**Provided information**

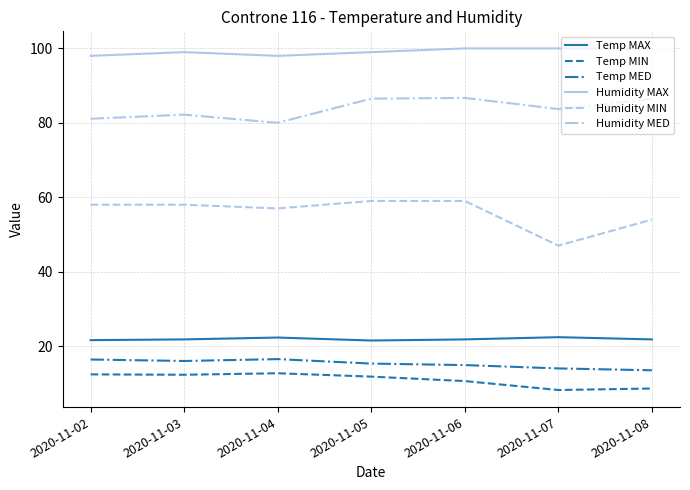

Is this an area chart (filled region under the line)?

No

...

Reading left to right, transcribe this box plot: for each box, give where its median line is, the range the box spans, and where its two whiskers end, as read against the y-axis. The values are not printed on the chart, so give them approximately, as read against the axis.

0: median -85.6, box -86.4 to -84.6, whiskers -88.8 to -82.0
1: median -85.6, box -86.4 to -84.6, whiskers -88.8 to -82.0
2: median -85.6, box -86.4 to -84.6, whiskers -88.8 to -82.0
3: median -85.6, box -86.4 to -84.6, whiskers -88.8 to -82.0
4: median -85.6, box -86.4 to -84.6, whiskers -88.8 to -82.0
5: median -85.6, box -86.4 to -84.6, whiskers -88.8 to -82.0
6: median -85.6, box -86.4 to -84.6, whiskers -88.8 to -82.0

**Exercise goal**
Print the stretch of the records above from the line containing "0: median -85.6, box" through the line containing "5: median -85.6, box", character for character and with nothing else.

**Reply to the task**
0: median -85.6, box -86.4 to -84.6, whiskers -88.8 to -82.0
1: median -85.6, box -86.4 to -84.6, whiskers -88.8 to -82.0
2: median -85.6, box -86.4 to -84.6, whiskers -88.8 to -82.0
3: median -85.6, box -86.4 to -84.6, whiskers -88.8 to -82.0
4: median -85.6, box -86.4 to -84.6, whiskers -88.8 to -82.0
5: median -85.6, box -86.4 to -84.6, whiskers -88.8 to -82.0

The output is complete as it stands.